To restore the ecological balance on Eagle Island it is clear that geese and deer need to be barred access from the island. Installation of a low visibility, deer exclusion fence around the perimeter of the island began in the summer of 2008. That fall, once the fence was completed, the fallow deer continued to challenge the exclosure.
Eagle Island may be part of the male mating territories (leks) for the fallow deer of Sidney Island. This could explain the bucks’ persistent testing of the fence. During this protracted battle of wills and wits the fence was continually modified in an attempt to make it truly deer proof. To thwart the deer in their attempts to gain entry under the fence, a combination of bottom tension cables, metal rodent barrier, rocks and split rail fencing were added to reinforce and weigh down its bottom edge.
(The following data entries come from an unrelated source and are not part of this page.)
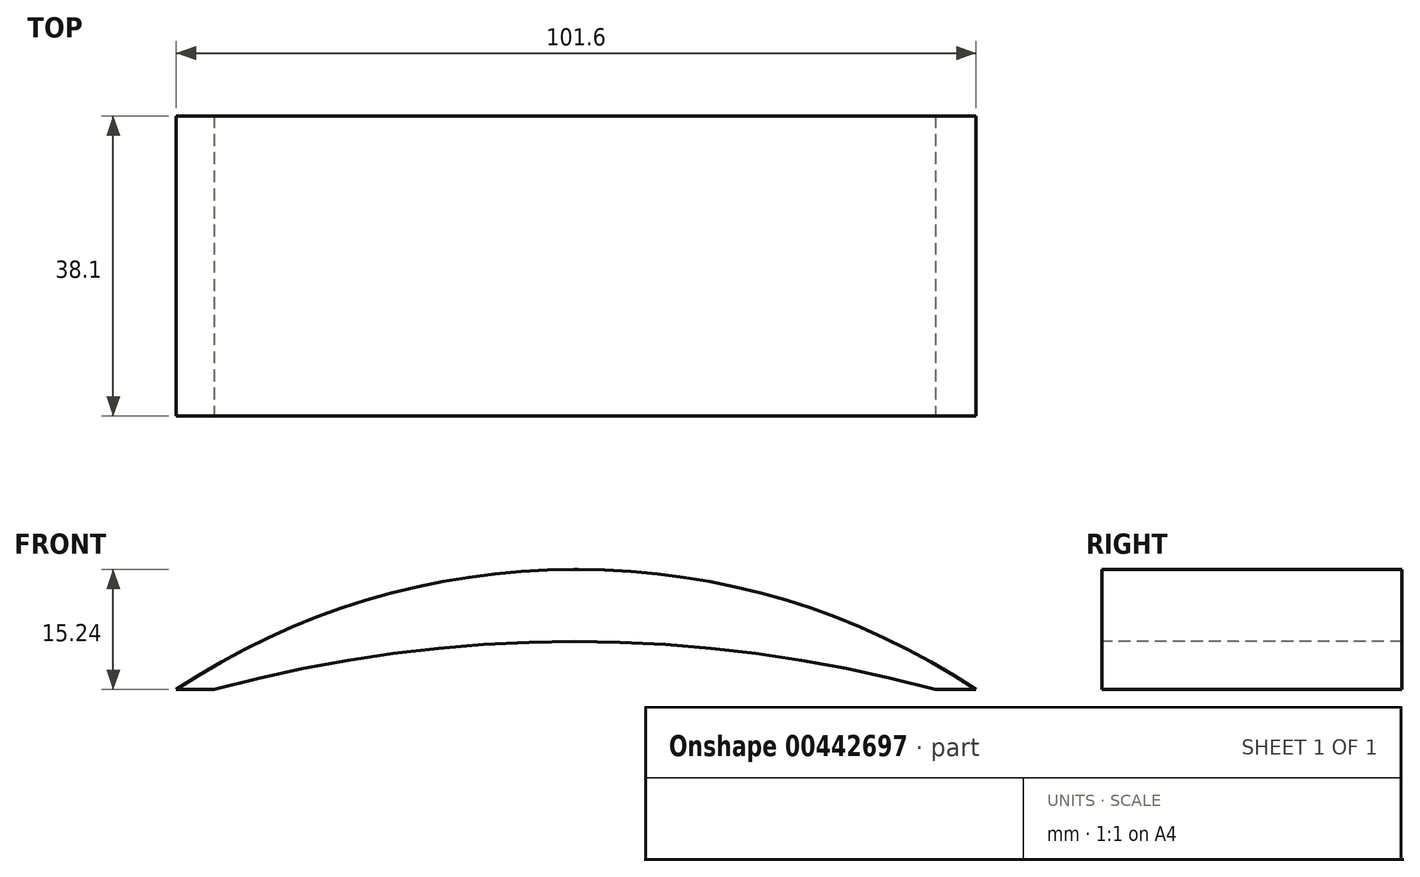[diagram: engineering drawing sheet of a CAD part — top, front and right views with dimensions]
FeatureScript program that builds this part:
annotation { "Feature Type Name" : "Feature", "Feature Type Description" : "" }
export const myFeature = defineFeature(function(context is Context, id is Id, definition is map)
    precondition{}
    {
        {
            var Q0;
            Q0=qCreatedBy(makeId("Top.planeOp"),FACE);
            var sketch = newSketch(context, id + "F0", { "sketchPlane" : qUnion([Q0])});
            skLineSegment(sketch, "E0.bottom", {"start": v(-14.7, 30.28) * mm, "end": v(36.1, 30.28) * mm});
            skLineSegment(sketch, "E0.top", {"start": v(-14.7, 11.23) * mm, "end": v(36.1, 11.23) * mm});
            skLineSegment(sketch, "E0.left", {"start": v(-14.7, 30.28) * mm, "end": v(-14.7, 11.23) * mm});
            skLineSegment(sketch, "E0.right", {"start": v(36.1, 30.28) * mm, "end": v(36.1, 11.23) * mm});
            skSolve(sketch);
        }
        {
            var Q0;
            Q0=makeQuery(id+"F0.imprint","IMPRINT",FACE,{"disambiguationData":[TD([[makeQuery(id+"F0.imprint","IMPRINT",EDGE,{"derivedFrom":sQuery(id+"F0.wireOp",EDGE,"E0.bottom")}),-1.0]])]});
            extrude(context, id + "F1", {"entities" : qUnion([Q0]), "depth" : 7.62 * mm});
        }
        {
            var Q0;
            Q0=makeQuery(id+"F1.opExtrude","SWEPT_FACE",FACE,{"disambiguationData":[OSD([sQuery(id+"F0.wireOp",EDGE,"E0.top")])]});
            var sketch = newSketch(context, id + "F2", { "sketchPlane" : qUnion([Q0])});
            skArc(sketch, "E1", {"start": v(33.52, 0) * mm, "mid": v(10.61, 3.04) * mm, "end": v(-12.3, 0) * mm});
            skSolve(sketch);
        }
        {
            var Q0;
            {var subQ0=sQuery(id+"F2.wireOp",EDGE,"E1");Q0=makeQuery(id+"F2.imprint","IMPRINT",FACE,{"disambiguationData":[TD([[makeQuery(id+"F2.imprint","IMPRINT",EDGE,{"derivedFrom":subQ0}),1.0]])]});}
            extrude(context, id + "F3", {"entities" : qUnion([Q0]), "operationType" : NewBodyOperationType.REMOVE, "oppositeDirection" : true, "depth" : 25.4 * mm});
        }
        {
            var Q0;
            Q0=makeQuery(id+"F1.opExtrude","CAP_EDGE",EDGE,{"disambiguationData":[OSD([sQuery(id+"F0.wireOp",EDGE,"E0.left")])],"isStart":false});
            var Q1;
            Q1=makeQuery(id+"F1.opExtrude","CAP_EDGE",EDGE,{"disambiguationData":[OSD([sQuery(id+"F0.wireOp",EDGE,"E0.right")])],"isStart":false});
            fillet(context, id + "F4", {"entities" : qUnion([Q0, Q1]), "radius" : 45.72 * mm, "tangentPropagation" : true, "allowEdgeOverflow" : false});
        }
        {
            var Q0;
            Q0=qCreatedBy(makeId("Top.planeOp"),FACE);
            cPlane(context, id + "F5", {"entities" : qUnion([Q0]), "cplaneType" : CPlaneType.OFFSET, "offset" : 7.62 * mm, "width" : 152.4 * mm, "height" : 152.4 * mm});
        }
        {
            var Q0;
            Q0=makeQuery(id+"F1.opExtrude","SWEPT_BODY",BODY,{"disambiguationData":[OSD([sQuery(id+"F0.wireOp",EDGE,"E0.bottom"),sQuery(id+"F0.wireOp",EDGE,"E0.top"),sQuery(id+"F0.wireOp",EDGE,"E0.left"),sQuery(id+"F0.wireOp",EDGE,"E0.right")])]});
            var Q1;
            {var subQ0=sQuery(id+"F0.wireOp",EDGE,"E0.bottom");var subQ1=makeQuery(id+"F1.opExtrude","SWEPT_FACE",FACE,{"disambiguationData":[OSD([subQ0])]});var subQ2=sQuery(id+"F0.wireOp",EDGE,"E0.top");var subQ3=sQuery(id+"F0.wireOp",EDGE,"E0.left");Q1=makeQuery(id+"F4.opFillet","BLEND_VERTEX",VERTEX,{"blendedFrom":[makeQuery(id+"F1.opExtrude","CAP_EDGE",EDGE,{"disambiguationData":[OSD([subQ3])],"isStart":false}),subQ1,makeQuery(id+"F3.boolean.opBoolean","SPLIT",FACE,{"disambiguationData":[TD([makeQuery(id+"F1.opExtrude","SWEPT_FACE",FACE,{"disambiguationData":[OSD([subQ3])]})])],"derivedFrom":makeQuery(id+"F1.opExtrude","CAP_FACE",FACE,{"disambiguationData":[OSD([subQ0,subQ2,subQ3,sQuery(id+"F0.wireOp",EDGE,"E0.right")])],"isStart":true})})],"blendedInto":[subQ1,makeQuery(id+"F3.boolean.opBoolean","SPLIT",FACE,{"disambiguationData":[TD([makeQuery(id+"F1.opExtrude","SWEPT_FACE",FACE,{"disambiguationData":[OSD([subQ3])]})])],"derivedFrom":makeQuery(id+"F1.opExtrude","CAP_FACE",FACE,{"disambiguationData":[OSD([subQ0,subQ2,subQ3,sQuery(id+"F0.wireOp",EDGE,"E0.right")])],"isStart":true})})]});}
            transform(context, id + "F6", {"entities" : qUnion([Q0]), "transformType" : TransformType.SCALE_UNIFORMLY, "scale" : 2, "scalePoint" : qUnion([Q1]), "makeCopy" : false});
        }
    });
At the present time the fence appears to be holding and continued success will be monitored through deer pellet counts and the presence/absence of deer and geese through visual observation. If necessary the fence will continue to be modified.
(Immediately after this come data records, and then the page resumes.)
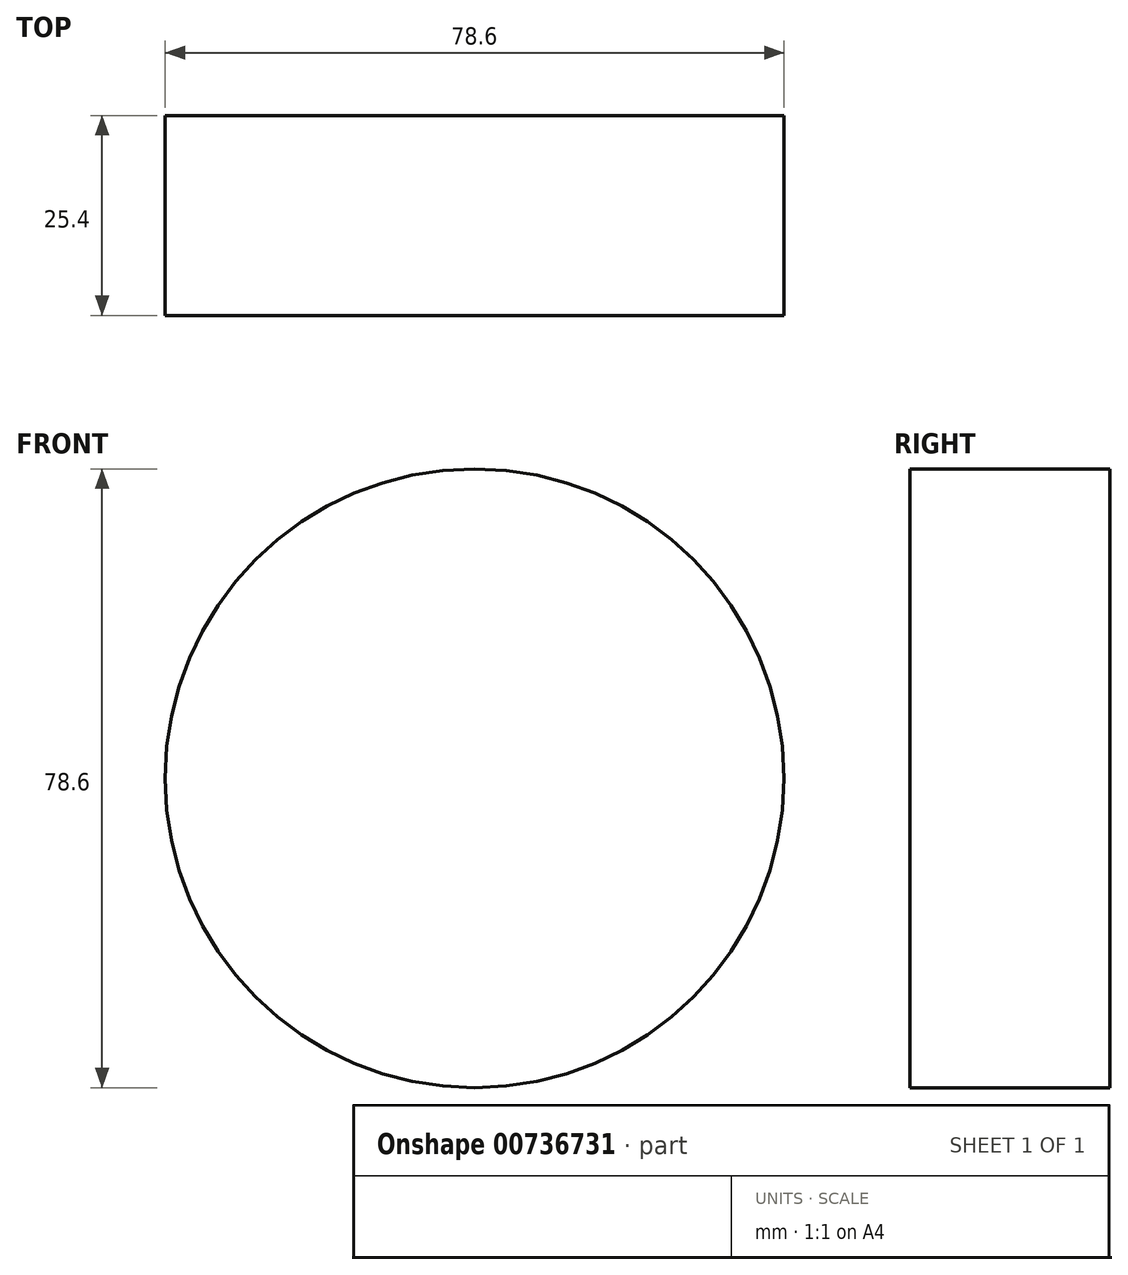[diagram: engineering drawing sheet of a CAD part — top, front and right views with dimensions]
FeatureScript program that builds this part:
annotation { "Feature Type Name" : "Feature", "Feature Type Description" : "" }
export const myFeature = defineFeature(function(context is Context, id is Id, definition is map)
    precondition{}
    {
        {
            var Q0;
            Q0=qCreatedBy(makeId("Front.planeOp"),FACE);
            var sketch = newSketch(context, id + "F0", { "sketchPlane" : qUnion([Q0])});
            skCircle(sketch, "E0", {"center": v(0, 0) * mm, "radius": 39.3 * mm});
            skSolve(sketch);
        }
        {
            var Q0;
            Q0 = qSketchRegion(id + "F0", true);
            extrude(context, id + "F1", {"entities" : qUnion([Q0]), "depth" : 25.4 * mm, "offsetDistance" : 25.4 * mm});
        }
    });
There is a problem with geese too: in April 2008, 15 Canada goose nests with an average clutch size of five were recorded on the island. Without restoration measures, the problem of invasive species compounds with each spring.
Removal of invasive non-native plants
The second objective is to reduce or eliminate invasive non-native plant species. These intrusive plants compete for space and resources with the already stressed native vegetation of the island. In the summer of 2008, areas invaded by Scotch broom, Himalayan blackberry and bull thistle were cleared to allow native plants to flourish.
Dare to dream
Will ecological balance return to Eagle Island as these issues are addressed? Dare we dream of verdant spring meadows filled with native species? The profusion of spring flowers found in pockets of habitat inaccessible to the deer and geese, and in vegetation surveys conducted in 2008, provide a hint of the plant diversity that may appear after a season without the relentless grazing of deer and geese and competition from invasive plants. Imagine early spring drifts of fawn lily, followed by the deep blue of camas and the sunny yellow of native buttercups. Will these species make it to flower now that the deer have been excluded? I dream of looking up into a brilliantly blue sky with just a wisp of pure white cloud, and a butterfly dancing by, perhaps a rare species returning now that the native plants are back in profusion.
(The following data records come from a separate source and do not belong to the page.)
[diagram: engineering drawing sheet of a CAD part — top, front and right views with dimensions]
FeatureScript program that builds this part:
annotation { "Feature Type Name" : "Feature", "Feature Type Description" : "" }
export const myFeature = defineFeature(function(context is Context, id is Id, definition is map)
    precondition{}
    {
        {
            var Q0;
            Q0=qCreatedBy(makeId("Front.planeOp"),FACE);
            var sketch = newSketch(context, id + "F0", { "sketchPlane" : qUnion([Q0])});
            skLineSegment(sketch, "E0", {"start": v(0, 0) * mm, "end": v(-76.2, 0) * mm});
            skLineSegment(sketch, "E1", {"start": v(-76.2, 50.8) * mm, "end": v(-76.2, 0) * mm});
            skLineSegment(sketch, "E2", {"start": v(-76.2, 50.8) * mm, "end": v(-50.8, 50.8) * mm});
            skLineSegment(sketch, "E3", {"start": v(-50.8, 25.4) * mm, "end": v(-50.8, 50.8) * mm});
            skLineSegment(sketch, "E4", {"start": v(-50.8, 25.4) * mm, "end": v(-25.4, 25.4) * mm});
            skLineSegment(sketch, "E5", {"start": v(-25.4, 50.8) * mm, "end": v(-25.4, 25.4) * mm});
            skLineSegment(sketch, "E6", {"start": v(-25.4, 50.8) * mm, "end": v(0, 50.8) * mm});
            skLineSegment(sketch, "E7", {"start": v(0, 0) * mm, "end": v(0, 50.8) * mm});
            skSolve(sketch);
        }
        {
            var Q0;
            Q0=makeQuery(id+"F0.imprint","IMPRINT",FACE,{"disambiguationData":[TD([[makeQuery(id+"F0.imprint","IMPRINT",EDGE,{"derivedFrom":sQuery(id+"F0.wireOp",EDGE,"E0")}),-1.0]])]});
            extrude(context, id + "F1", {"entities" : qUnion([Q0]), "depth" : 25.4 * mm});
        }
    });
As I lean back I hear the mating call of song birds decked out in their mating plumage. Though Eagle Island is small, it lies along the Pacific flyway and its meadows, forest, coastal bluffs and near-shore habitats should provide a wide variety of foraging and cover opportunities. It follows that a diverse variety of bird species could potentially be found on the island. Has a lack of vegetation lowered their numbers? Will we see a large change in diversity of wildlife this year?
Spring is a time of reawakening and new discoveries. Now that restoration has begun, will spring on Eagle Island be all that we dreamed of? How dramatic and immediate will the results of our restoration endeavors be? We wait with great expectation.